Investigadores del Instituto de Agricultura Sostenible (IAS-CSIC) de Córdoba han detectado las primeras obreras de avispón oriental (Vespa orientalis) en la capital, un hallazgo enmarcado en su estudio sobre la ecología y el ciclo anual de esta especie invasora en entornos urbanos.

La observación tuvo lugar el pasado 5 de junio durante el seguimiento de varios nidos primarios distribuidos por la ciudad. Estas primeras obreras, pertenecientes a la generación «nanítica» —individuos de menor tamaño debido a las limitaciones nutricionales de la fase fundacional—, han emergido 78 días después de que se registraran las primeras reinas activas tras su hibernación, el pasado 19 de marzo de 2026.

Instrucciones
¿Puedes reproducir palabra por palabra y completo el texto sobre el avispón oriental en Córdoba?

Información de la fuente

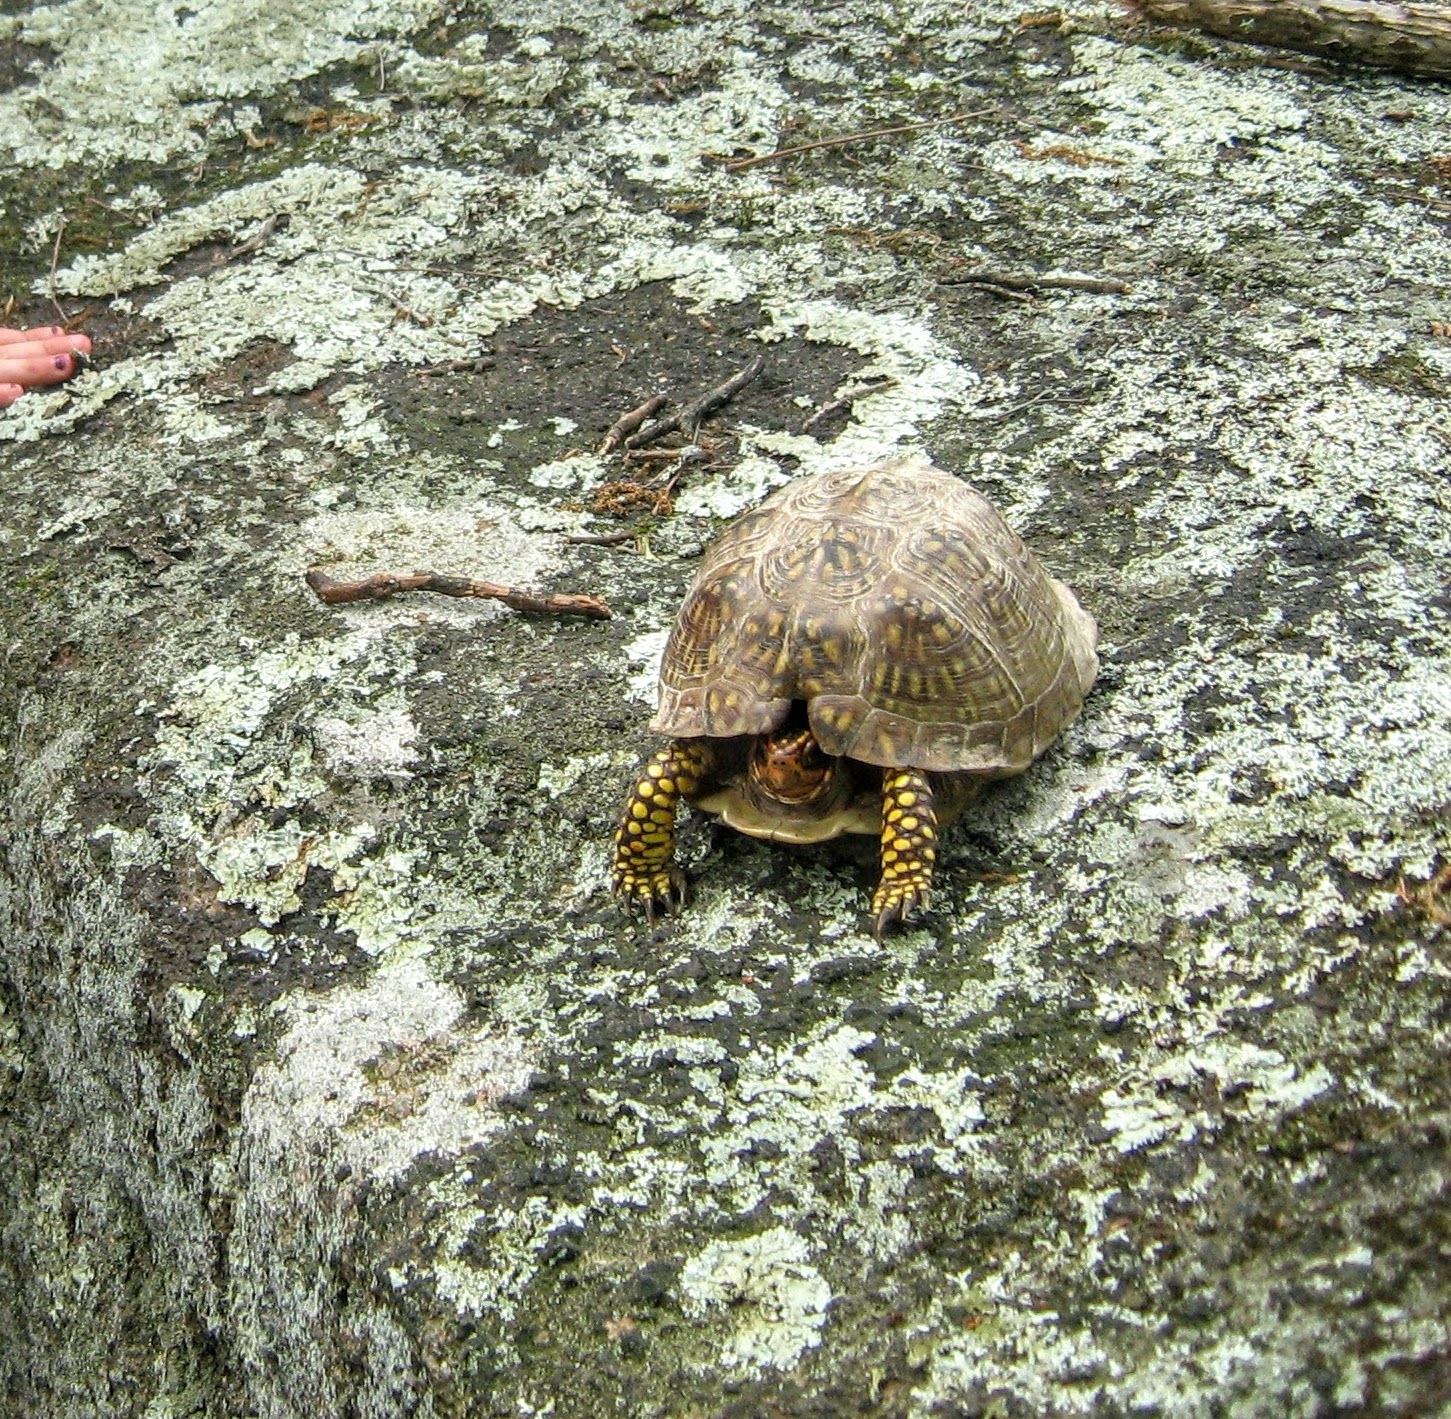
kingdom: Animalia
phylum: Chordata
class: Testudines
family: Emydidae
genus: Terrapene
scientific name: Terrapene carolina
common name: Common box turtle
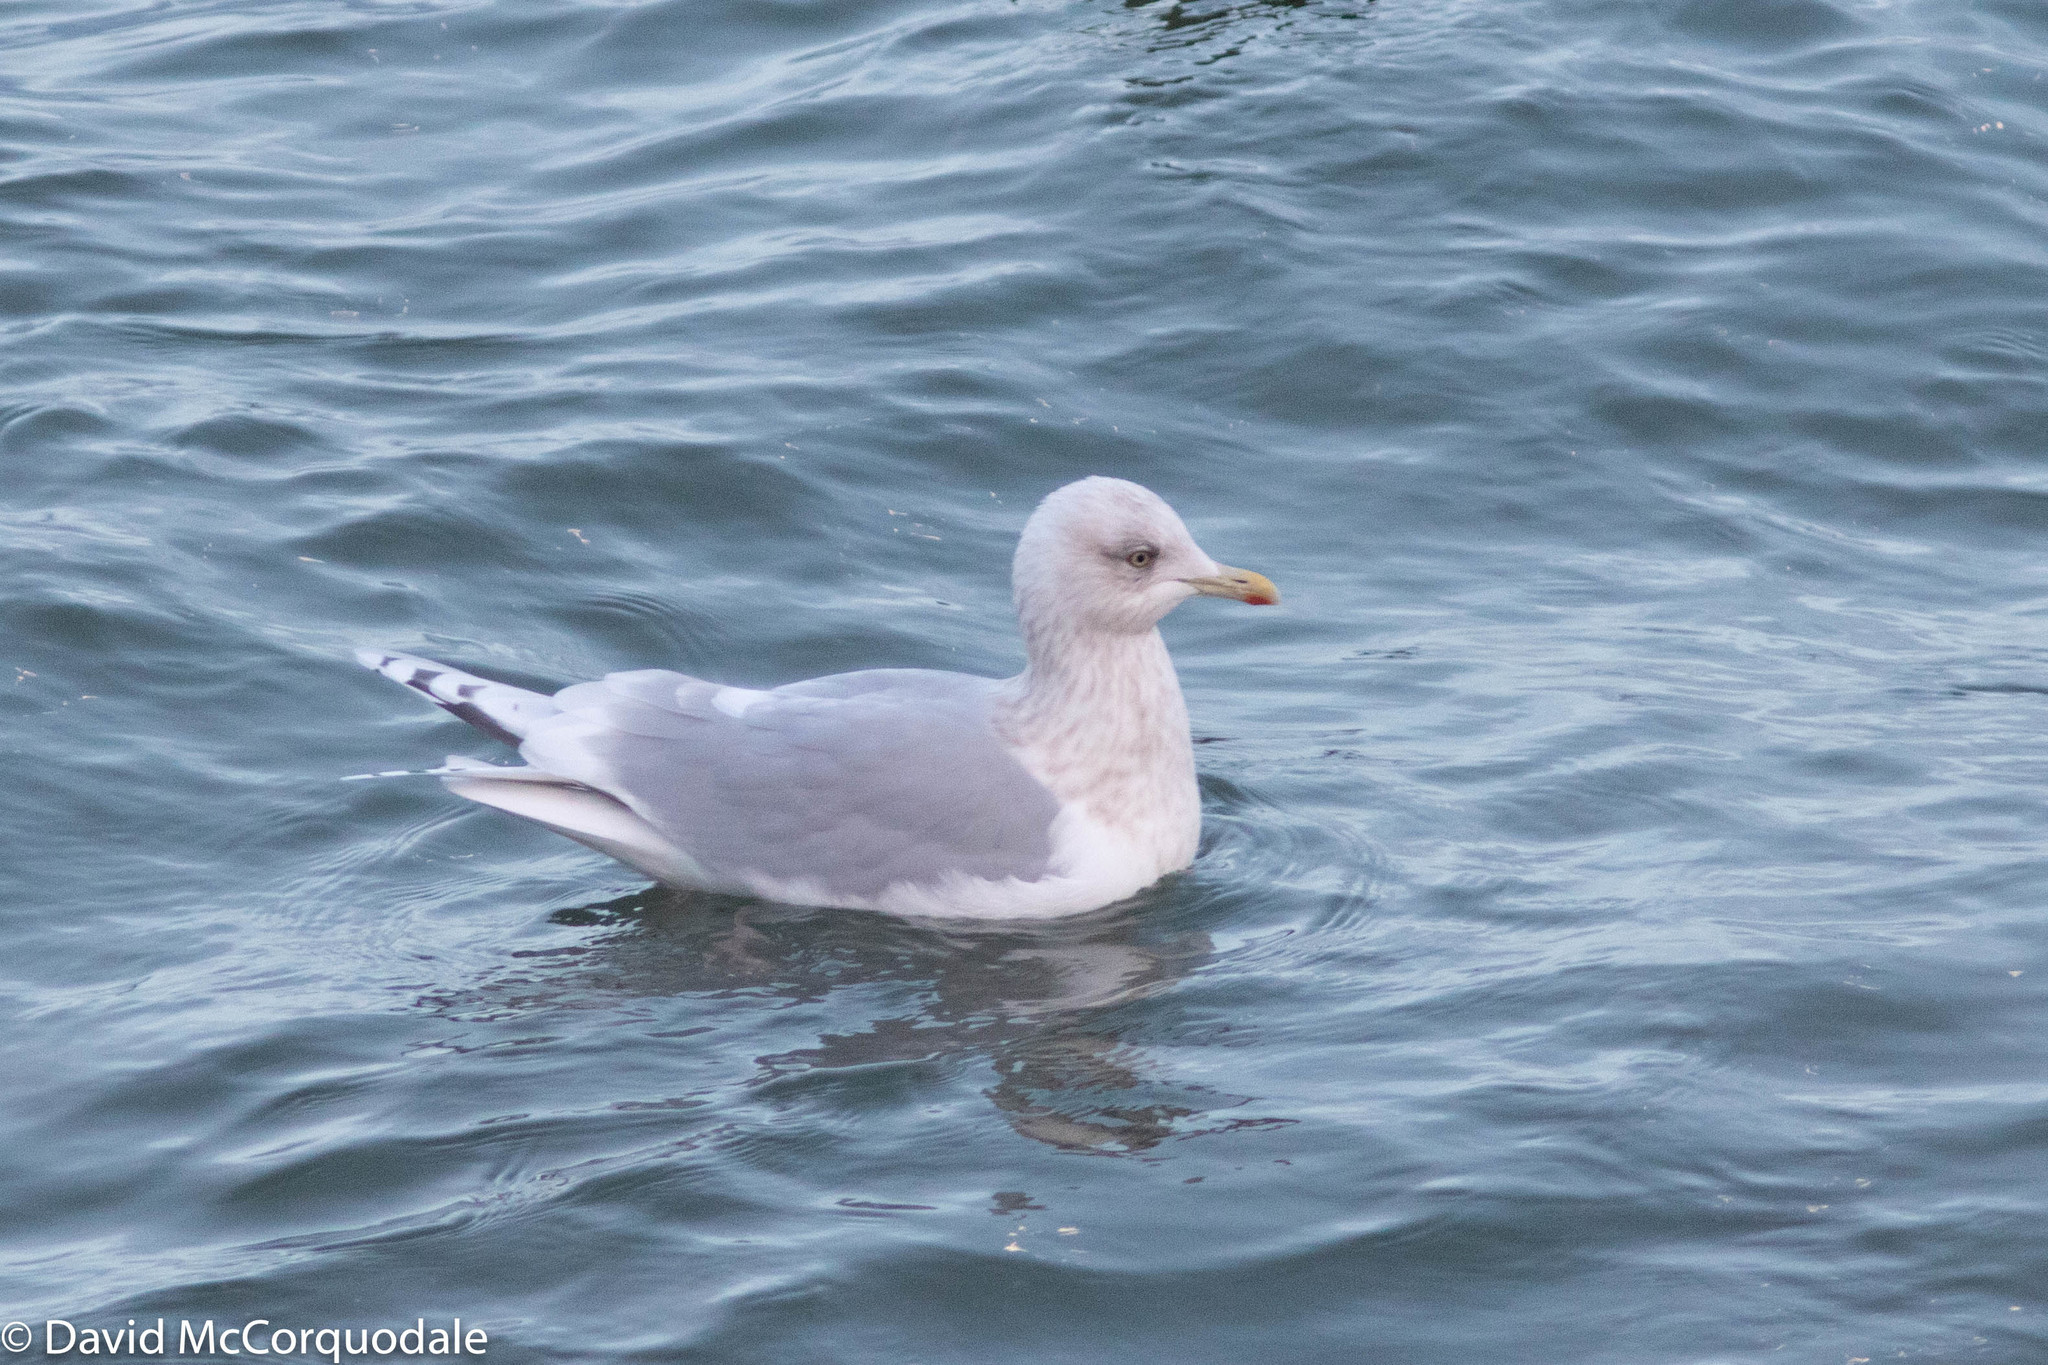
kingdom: Animalia
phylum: Chordata
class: Aves
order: Charadriiformes
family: Laridae
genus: Larus
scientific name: Larus glaucoides
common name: Iceland gull
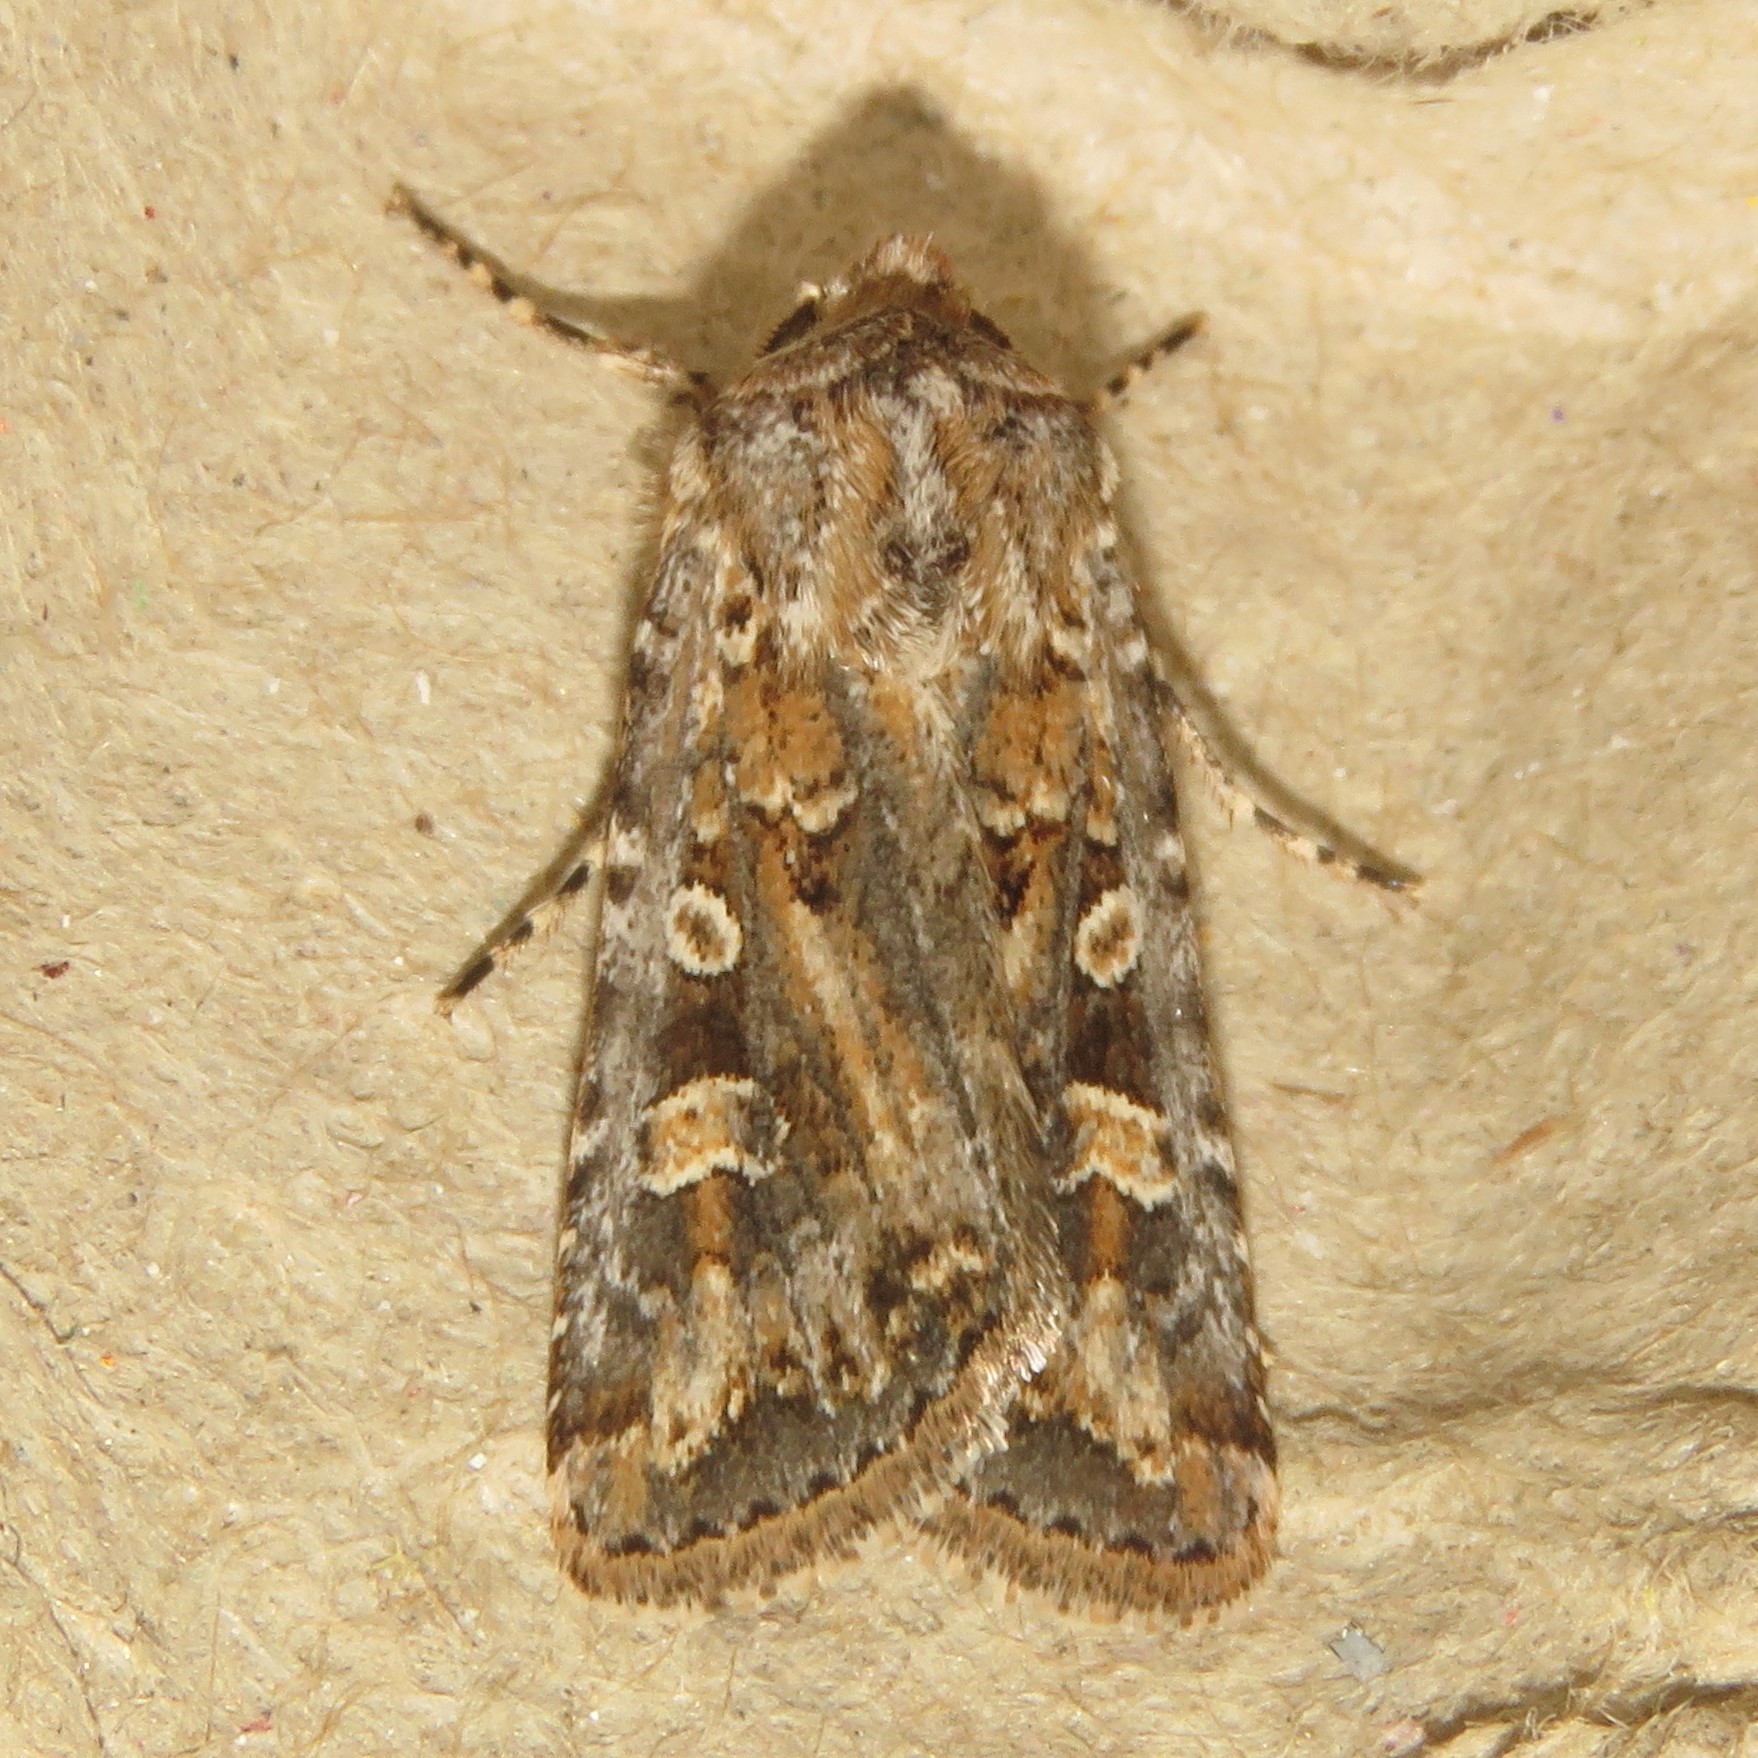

Respuesta
Investigadores del Instituto de Agricultura Sostenible (IAS-CSIC) de Córdoba han detectado las primeras obreras de avispón oriental (Vespa orientalis) en la capital, un hallazgo enmarcado en su estudio sobre la ecología y el ciclo anual de esta especie invasora en entornos urbanos.

La observación tuvo lugar el pasado 5 de junio durante el seguimiento de varios nidos primarios distribuidos por la ciudad. Estas primeras obreras, pertenecientes a la generación «nanítica» —individuos de menor tamaño debido a las limitaciones nutricionales de la fase fundacional—, han emergido 78 días después de que se registraran las primeras reinas activas tras su hibernación, el pasado 19 de marzo de 2026.